Volksbegehren ohne Volk
Saarbrücken · 55 000 Saarländer müssen sich im Rathaus eintragen, damit ein Volksbegehren Erfolg hat – viel zu aufwändig, kritisiert die Opposition. CDU und SPD sehen das anders. Auch Staatsrechtler Christoph Gröpl meint: Diese Mühe muss man sich machen.
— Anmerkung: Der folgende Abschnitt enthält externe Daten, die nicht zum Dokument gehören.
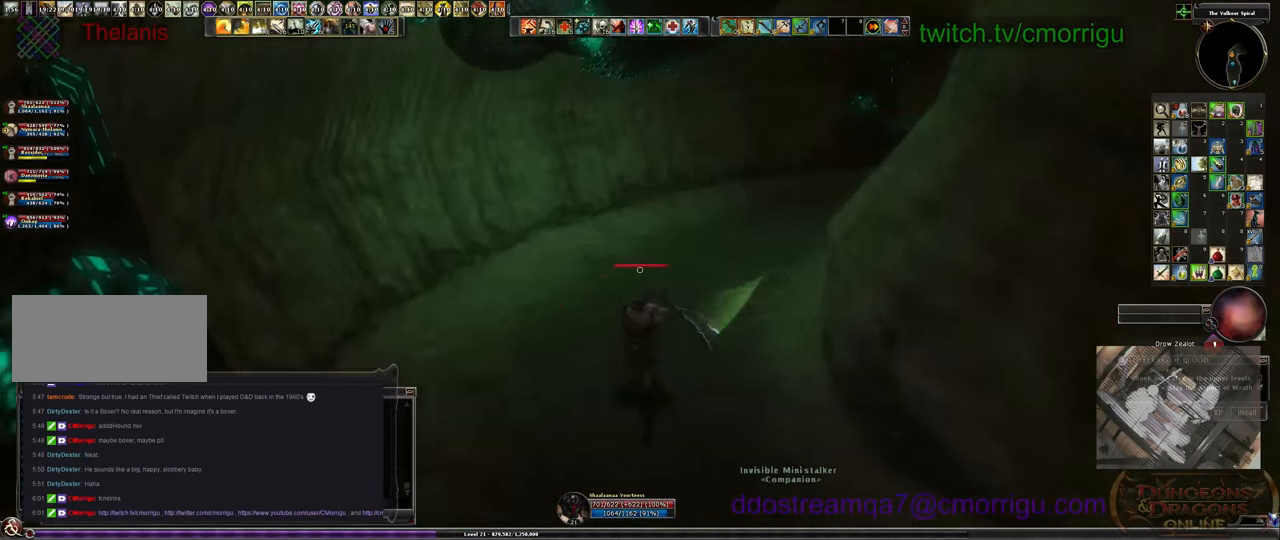
{"keys": ["w"], "events": []}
Seit 36 Jahren sind Volksbegehren im Saarland möglich - kein einziges war bislang erfolgreich. Das konnte auch die Linke mit ihrem Vorstoß, die Dispozinsen der Sparkassen zu begrenzen, nicht ändern. 1400 Unterschriften kamen zusammen - nötig wären rund 55 000 (sieben Prozent der Stimmberechtigten) gewesen. Die Opposition im Landtag kritisiert, dass sich die Menschen vor Ort in den Rathäusern eintragen müssen - "eine fast unüberwindliche Hürde für mehr Demokratie ", meint Linken-Chefin Astrid Schramm . Der Versuch, die Briefwahl oder ein Online-Verfahren wie in Hamburg durchzusetzen, scheiterte an den Stimmen der großen Koalition. Schramms Fazit: "Die Landesregierung misstraut den Menschen und will sie nicht bei der Durchsetzung ihrer Interessen teilhaben lassen."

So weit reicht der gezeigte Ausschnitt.